Assignment> Every entry is to be restated exactly; pictures are not part of the copy.

[Entries provided Boundary: Start]

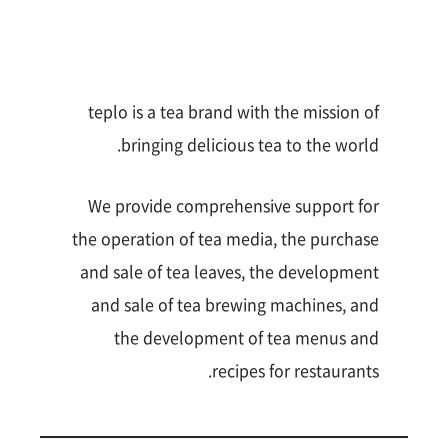
teplo is a tea brand with the mission of
bringing delicious tea to the world.
We provide comprehensive support for
the operation of tea media, the purchase
and sale of tea leaves, the development
and sale of tea brewing machines, and
the development of tea menus and
recipes for restaurants.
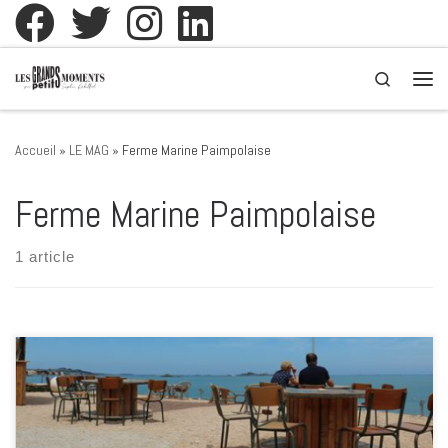
Passer au contenu
Search
Men
Accueil
»
LE MAG
»
Ferme Marine Paimpolaise
Ferme Marine Paimpolaise
1 article
La Ferme Marine Paimpolaise, retour aux habitudes La vente à
emporter au sein de la ferme à Kerarzic est réouverte aux horaires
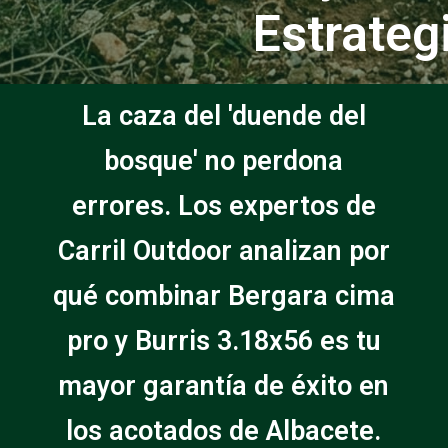
Estrateg
La caza del 'duende del
bosque' no perdona
errores. Los expertos de
Carril Outdoor analizan por
qué combinar Bergara cima
pro y Burris 3.18x56 es tu
mayor garantía de éxito en
los acotados de Albacete.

[Entries provided Boundary: End]

Your solution>
teplo is a tea brand with the mission of
bringing delicious tea to the world.
We provide comprehensive support for
the operation of tea media, the purchase
and sale of tea leaves, the development
and sale of tea brewing machines, and
the development of tea menus and
recipes for restaurants.
Passer au contenu
Search
Men
Accueil
»
LE MAG
»
Ferme Marine Paimpolaise
Ferme Marine Paimpolaise
1 article
La Ferme Marine Paimpolaise, retour aux habitudes La vente à
emporter au sein de la ferme à Kerarzic est réouverte aux horaires
Estrateg
La caza del 'duende del
bosque' no perdona
errores. Los expertos de
Carril Outdoor analizan por
qué combinar Bergara cima
pro y Burris 3.18x56 es tu
mayor garantía de éxito en
los acotados de Albacete.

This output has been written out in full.